Iepenpage

Verkrijgbaar in de betere iepenkruin: de Iepenpage

13-AUG-2013 - Men zegt wel eens dat een boek gedateerd is van zodra het uitkomt. Dat geldt ook voor het standaardwerk 'de nieuwe dagvlinderatlas'. Over de Iepenpage lezen we in die atlas dat het een typische soort is van de zuidwestelijke en zuidoostelijke heuvelzone (daaronder valt een groot deel van de provincie Vlaams-Brabant, zoals het Pajottenland en het Dijleland). Maar dat blijkt onlangs veranderd te zijn, want intussen worden aan de rand van het leefgebied almaar meer vindplaatsen ontdekt.

Bericht uitgegeven door Natuurpunt Studie [land] op [publicatiedatum]

Goed nieuws voor de Iepenpage. In de atlas "Dagvlinders in Vlaanderen" lazen we nog dat de soort typisch is voor de zuidwestelijke en zuidoostelijke heuvelzone, maar intussen worden almaar meer vindplaatsen van de soort ontdekt.

Terwijl men in Nederland blij is met een tweede vindplaats van de Iepenpage, werd de vlinder in Vlaanderen en het Brussels Gewest reeds op meer dan 120  locaties gezien. Dat heeft veel te maken met een bijzonder natuurbeschermingsproject dat met de steun van de provincie Vlaams-Brabant de voorbije jaren in de betreffende provincie uitgevoerd werd. Ten tijde van de vorige atlas, rond de eeuwwisseling, werd de Iepenpage nog als ‘onvoldoende gekend’ beschouwd. Slechts sporadisch werd de soort waargenomen. Vanaf 2010 werd er echter gericht gezocht naar de soort, wat resulteerde in tientallen nieuwe vindplaatsen, tot aan de zuidrand van de provincie Antwerpen, zoals bleek uit dit natuurbericht.

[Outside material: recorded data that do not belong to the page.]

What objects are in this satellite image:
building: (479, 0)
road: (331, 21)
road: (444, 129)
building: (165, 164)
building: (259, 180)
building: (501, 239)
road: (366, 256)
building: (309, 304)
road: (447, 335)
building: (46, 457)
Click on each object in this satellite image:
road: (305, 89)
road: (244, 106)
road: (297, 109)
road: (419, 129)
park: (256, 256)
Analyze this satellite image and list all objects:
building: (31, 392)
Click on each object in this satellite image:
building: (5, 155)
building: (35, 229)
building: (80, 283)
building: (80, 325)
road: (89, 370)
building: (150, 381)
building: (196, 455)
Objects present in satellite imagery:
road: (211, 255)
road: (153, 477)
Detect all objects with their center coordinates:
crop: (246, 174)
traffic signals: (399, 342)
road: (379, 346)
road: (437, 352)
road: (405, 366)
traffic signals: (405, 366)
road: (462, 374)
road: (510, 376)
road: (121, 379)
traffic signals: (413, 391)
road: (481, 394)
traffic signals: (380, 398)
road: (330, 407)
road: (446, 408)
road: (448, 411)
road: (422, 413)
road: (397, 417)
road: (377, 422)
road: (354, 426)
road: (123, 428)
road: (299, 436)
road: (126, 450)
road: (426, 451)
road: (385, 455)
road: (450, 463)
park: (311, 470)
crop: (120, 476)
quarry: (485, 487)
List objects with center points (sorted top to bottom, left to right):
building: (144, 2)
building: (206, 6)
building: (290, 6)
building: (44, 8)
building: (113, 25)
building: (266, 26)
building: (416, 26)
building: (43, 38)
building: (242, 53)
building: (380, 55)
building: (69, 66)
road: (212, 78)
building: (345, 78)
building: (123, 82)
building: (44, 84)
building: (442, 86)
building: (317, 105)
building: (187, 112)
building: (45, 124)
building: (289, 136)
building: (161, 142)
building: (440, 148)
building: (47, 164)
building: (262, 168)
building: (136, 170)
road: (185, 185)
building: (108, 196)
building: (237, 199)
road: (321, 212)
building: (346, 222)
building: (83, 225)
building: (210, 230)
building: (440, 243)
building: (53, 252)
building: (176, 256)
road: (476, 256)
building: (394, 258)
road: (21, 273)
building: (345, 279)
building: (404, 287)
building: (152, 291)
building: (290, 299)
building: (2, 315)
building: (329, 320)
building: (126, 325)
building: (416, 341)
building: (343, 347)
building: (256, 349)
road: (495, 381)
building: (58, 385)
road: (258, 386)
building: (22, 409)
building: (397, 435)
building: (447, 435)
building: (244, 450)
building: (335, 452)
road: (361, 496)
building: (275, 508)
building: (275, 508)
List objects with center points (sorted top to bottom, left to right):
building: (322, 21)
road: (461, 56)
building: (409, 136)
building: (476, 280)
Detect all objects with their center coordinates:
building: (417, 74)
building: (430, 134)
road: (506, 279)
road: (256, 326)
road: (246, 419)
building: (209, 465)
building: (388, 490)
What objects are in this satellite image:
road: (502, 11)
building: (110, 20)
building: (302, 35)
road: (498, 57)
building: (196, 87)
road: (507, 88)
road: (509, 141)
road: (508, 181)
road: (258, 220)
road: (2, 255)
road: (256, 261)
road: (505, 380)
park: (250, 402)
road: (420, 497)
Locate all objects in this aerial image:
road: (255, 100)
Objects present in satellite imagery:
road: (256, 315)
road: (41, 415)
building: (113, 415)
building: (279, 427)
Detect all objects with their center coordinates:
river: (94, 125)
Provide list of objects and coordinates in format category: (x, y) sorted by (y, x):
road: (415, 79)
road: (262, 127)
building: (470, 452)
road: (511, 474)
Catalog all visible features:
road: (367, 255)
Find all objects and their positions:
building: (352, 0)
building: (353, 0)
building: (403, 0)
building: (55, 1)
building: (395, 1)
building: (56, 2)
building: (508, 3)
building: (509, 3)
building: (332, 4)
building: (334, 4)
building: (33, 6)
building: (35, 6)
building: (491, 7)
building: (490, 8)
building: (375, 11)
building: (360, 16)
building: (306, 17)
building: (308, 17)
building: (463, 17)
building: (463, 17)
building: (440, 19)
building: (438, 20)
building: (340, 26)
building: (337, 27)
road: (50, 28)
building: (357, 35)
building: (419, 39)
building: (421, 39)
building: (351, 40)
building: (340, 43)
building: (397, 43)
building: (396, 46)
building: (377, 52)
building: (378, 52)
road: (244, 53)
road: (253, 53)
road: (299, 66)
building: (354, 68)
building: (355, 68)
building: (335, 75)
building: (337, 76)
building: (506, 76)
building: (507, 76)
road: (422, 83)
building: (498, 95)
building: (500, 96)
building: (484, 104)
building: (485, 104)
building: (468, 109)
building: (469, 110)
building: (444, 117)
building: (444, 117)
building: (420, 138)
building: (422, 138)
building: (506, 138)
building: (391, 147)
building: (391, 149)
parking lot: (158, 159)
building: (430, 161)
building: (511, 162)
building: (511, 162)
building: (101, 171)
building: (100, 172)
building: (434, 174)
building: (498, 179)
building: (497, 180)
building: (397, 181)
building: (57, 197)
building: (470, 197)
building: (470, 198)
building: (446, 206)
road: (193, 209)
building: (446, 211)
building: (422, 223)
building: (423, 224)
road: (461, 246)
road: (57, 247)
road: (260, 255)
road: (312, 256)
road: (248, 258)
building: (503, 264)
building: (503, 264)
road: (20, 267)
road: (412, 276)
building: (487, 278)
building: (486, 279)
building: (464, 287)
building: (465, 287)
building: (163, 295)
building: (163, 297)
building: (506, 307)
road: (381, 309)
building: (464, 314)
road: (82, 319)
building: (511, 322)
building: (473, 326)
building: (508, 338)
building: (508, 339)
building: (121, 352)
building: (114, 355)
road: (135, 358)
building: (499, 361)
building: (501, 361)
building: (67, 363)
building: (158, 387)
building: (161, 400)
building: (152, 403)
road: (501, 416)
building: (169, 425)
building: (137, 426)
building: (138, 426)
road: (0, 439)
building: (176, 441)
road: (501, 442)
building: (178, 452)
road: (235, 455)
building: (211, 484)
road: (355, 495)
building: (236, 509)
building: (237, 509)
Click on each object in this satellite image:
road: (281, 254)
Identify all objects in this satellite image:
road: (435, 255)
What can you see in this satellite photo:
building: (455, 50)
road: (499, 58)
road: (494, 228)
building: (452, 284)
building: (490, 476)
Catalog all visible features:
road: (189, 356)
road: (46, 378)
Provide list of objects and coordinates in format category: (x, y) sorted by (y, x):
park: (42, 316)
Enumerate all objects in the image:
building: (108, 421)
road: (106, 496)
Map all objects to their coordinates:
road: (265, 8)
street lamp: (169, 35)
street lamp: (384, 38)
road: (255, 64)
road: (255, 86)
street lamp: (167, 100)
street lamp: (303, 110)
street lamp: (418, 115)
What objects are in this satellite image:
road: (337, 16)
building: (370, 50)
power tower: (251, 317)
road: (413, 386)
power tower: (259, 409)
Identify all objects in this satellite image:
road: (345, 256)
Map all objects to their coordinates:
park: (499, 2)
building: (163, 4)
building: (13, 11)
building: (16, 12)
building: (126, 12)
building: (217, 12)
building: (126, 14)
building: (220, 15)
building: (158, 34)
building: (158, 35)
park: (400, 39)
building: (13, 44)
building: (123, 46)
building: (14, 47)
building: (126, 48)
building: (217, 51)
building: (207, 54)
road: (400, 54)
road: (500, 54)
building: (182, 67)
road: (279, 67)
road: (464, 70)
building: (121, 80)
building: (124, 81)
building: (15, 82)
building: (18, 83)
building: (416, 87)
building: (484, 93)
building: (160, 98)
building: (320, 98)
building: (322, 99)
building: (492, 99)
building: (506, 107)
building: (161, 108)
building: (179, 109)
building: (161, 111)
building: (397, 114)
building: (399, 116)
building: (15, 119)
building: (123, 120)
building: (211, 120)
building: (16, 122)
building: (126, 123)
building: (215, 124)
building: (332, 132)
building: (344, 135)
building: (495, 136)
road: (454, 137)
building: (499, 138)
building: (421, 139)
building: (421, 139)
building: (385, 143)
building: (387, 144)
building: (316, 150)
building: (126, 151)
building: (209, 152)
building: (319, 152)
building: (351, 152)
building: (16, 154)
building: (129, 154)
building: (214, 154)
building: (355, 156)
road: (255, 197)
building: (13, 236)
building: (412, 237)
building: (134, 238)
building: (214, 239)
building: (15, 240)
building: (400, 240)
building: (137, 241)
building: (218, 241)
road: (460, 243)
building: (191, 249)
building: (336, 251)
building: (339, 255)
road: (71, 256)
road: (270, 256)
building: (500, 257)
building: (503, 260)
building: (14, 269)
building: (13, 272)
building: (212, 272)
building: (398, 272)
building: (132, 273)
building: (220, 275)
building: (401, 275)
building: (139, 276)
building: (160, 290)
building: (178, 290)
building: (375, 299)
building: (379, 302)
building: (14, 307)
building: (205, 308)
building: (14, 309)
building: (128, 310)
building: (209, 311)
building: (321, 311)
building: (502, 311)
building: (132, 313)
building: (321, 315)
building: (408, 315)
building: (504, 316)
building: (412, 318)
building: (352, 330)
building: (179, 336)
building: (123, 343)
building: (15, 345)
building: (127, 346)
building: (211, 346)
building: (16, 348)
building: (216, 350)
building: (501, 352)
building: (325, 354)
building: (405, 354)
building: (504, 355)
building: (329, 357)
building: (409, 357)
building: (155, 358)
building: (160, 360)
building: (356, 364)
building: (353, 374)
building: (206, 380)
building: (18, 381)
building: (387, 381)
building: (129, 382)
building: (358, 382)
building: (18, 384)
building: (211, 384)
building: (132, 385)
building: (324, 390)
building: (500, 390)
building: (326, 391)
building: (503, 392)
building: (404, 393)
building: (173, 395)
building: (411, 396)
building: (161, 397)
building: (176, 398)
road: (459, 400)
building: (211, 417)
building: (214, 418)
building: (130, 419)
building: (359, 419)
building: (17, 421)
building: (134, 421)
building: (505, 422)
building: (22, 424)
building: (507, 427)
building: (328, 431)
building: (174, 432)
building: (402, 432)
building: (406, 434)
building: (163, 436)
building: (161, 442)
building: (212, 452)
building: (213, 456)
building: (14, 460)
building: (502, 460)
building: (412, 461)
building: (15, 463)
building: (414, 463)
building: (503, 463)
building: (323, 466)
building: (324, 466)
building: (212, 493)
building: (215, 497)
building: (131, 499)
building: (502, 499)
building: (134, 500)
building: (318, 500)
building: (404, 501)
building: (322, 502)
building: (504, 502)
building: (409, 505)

Iepenpages voeden zich met honingdauw, die ze op de bladeren van de bomen vinden. (foto: Ilf Jacobs)
Gericht zoeken is echt nodig: de Iepenpage laat zich niet gemakkelijk opmerken. Het vlindertje zelf is al niet groot en ze fladderen graag rond de toppen van de grootste iepen. De vlinders voeden zich voornamelijk met honingdauw, die ze op de bladeren van de bomen vinden. Je ziet ze dan ook niet zo heel veel op bloemen. Die factoren zorgen ervoor dat de Iepenpage een eerder verborgen bestaan leidt. Het provinciaal project leidde tot een beter beeld van de verspreiding van de soort in Vlaams-Brabant. Door de toegenomen aandacht en een beter zoekbeeld worden de laatste tijd meer en meer nieuwe populaties ontdekt, tot ver buiten het in 2009 vermoedde verspreidingsgebied.

Gerichte zoekacties hebben de kennis over het verspreidingsgebied van de Iepenpage flink vergroot. (foto: waarnemingen.be)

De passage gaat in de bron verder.